*"...I was expecting more of a fight to access the float hardware." - moi*

How young and naive I was back then! ;-) Sure, you can trivially extract the parts that make up a double (sign, exponent, & mantissa) but they are in binary. Which is fine if you want to display binary or hex (oh how I wish the "natural" base we had "picked" to do our arithmetic in were 4), but for decimal you have to convert a base 2 float to a base 10 float, which is fraught with precision issues. So fraught, apparently, that many programming language math packages got them subtly wrong. It seems that C++ now has the double string conversions right, but the crux of the issue for this project is output formatting, which I don't believe is sufficient in C++ to supply an HP calculator type display. In particular, I don't see a direct way to do engineering (mantissa % 10^3) type formatting, or specific formatting of hex floats in terms of precision or "decimal" places .

A double has 64 bits: 1 sign bit, 11 exponent bits, and 52 mantissa bits. For values that aren't subnormal, the mantissa is prepended with a 53rd MSb of '1'. Manipulating the 52 bit mantissa via doubles is problematic because the precision that the double can store either matches the mantissa (for subnorms) or is one bit less (norms). There are some "guard bits" in the float hardware, and these increase the precision of the result via rounding when shoehorning it back into the double storage space of 64 bits, but there is no way to insert anything into these guard bits as input.

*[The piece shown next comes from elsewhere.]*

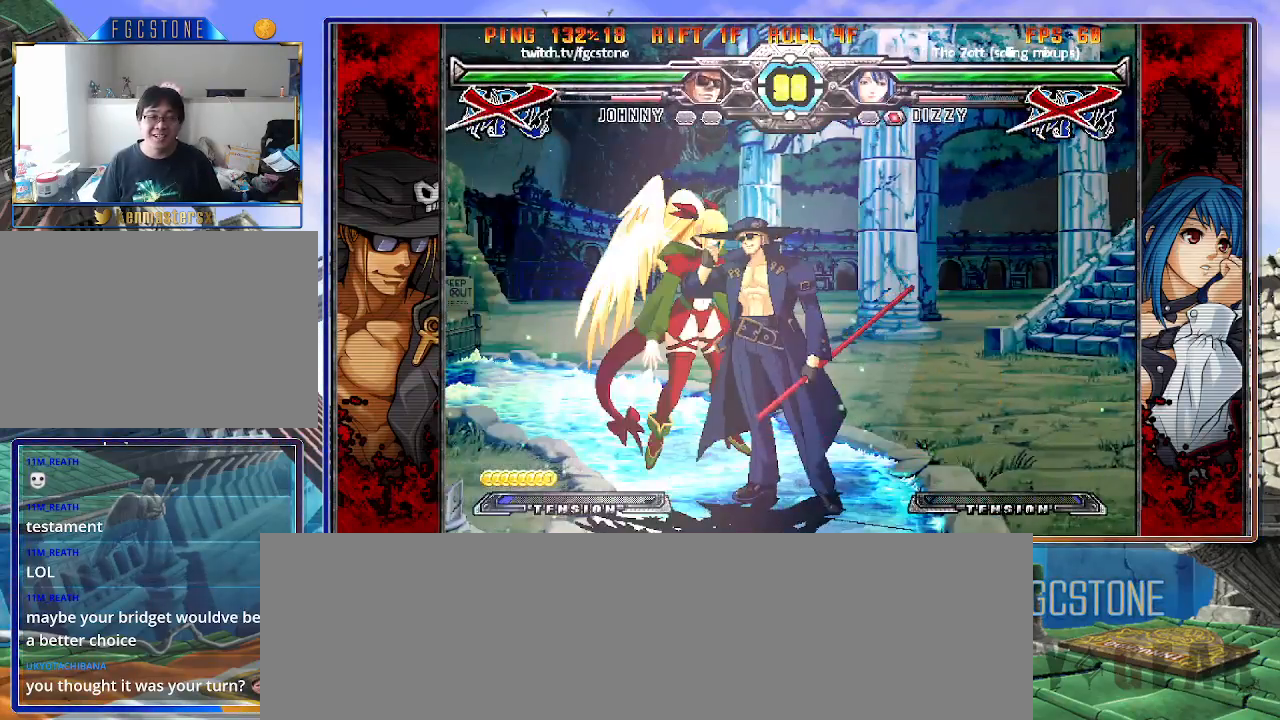
{"buttons": [], "left_stick": "down-left", "events": [[417, "left_stick", "down-right"], [483, "left_stick", "down-left"]]}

Floats do a lot of nice stuff automatically, but float containers are rather vague and limited in C++. There is a "long double" but there is no guarantee that it has more precision than a double, which is kinda nuts. (I believe the double itself can fall back to just a float in some cases, which is really nuts, though apparently knowable.) The long double "usually" uses the 80 bit float hardware in an x86 processor, but all bets are off with portability. This is one major flaw in C++ IMO. I understand that it's based on C legacy, which did "best effort" with ints, longs, etc. regarding the hardware, but they should have totally nailed down the widths via typing (which they did after the fact, at least for the signed and unsigned integers: int32_t, uint64_t, etc.) so that precision and modulo behavior would track among the various underlying hardware, and then provided library implementations of things not directly supported by the target hardware. I mean, how hard / not obvious is this to know that it's the right thing to do? Math has to be 100% portable for algorithms not to break. Though, I guess when your main memory is 64k, it's hard to see the big picture or the needs of the future.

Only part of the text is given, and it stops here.